The Oxford Handbook of the Seven Years' War
Edité par Trevor Burnard, Emma Hart et Marie Houllemare
The Oxford Handbook of the Seven Years’ War contains thirty-eight essays that provide up-to-date scholarship on all aspects of the globally important Seven Years’ War (1756–1763). The volume carefully examines the three major areas of conflict in the war—Europe, South Asia, and the Americas—treating each theatre as distinct from each other but often linked in ways that helped create a new geopolitics from the 1760s onward. Chapters trace the causes of the war in the interior of America; outline the triumphs of Britain and Prussia in fierce fighting across Europe; and explain how the British under the East India Company came to play an important role in South Asian politics and commerce.
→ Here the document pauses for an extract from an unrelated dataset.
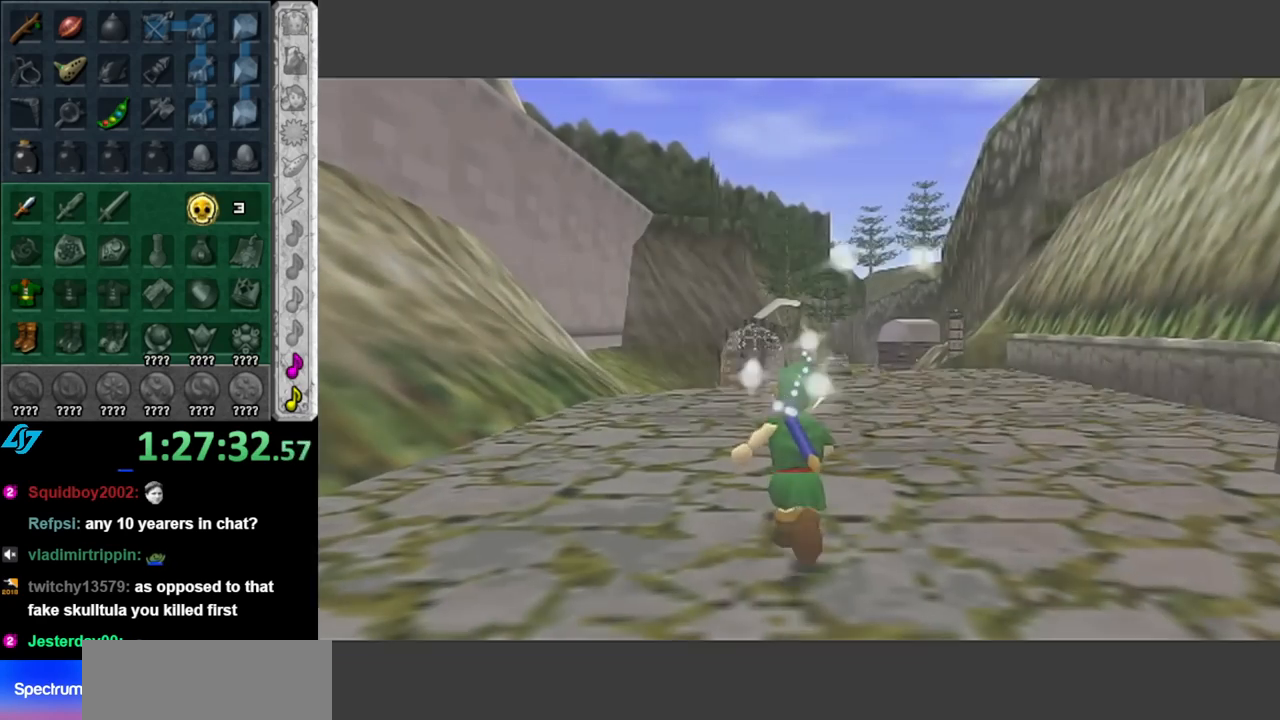
{"buttons": [], "left_stick": "center", "right_stick": "center", "events": []}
The Handbook pays due attention to military conflict but does much more than this. It investigates social, cultural, and intellectual developments in a crucial period of reorientation during the mid-eighteenth century. The Handbook is notably diverse in its authorship, with leading scholars on the Seven Years’ War from Europe and South Asia as well as Britain and North America, providing perspectives from many areas outside an Anglo-American frame. It treats the Seven Years’ War as a world-transformative event: not only important in its own right—in shaping commerce, politics, science, art, demography, religion, and gender during the conflict—but also central to the evolving history of South Asia, Europe, and the Americas in the second half of the eighteenth century.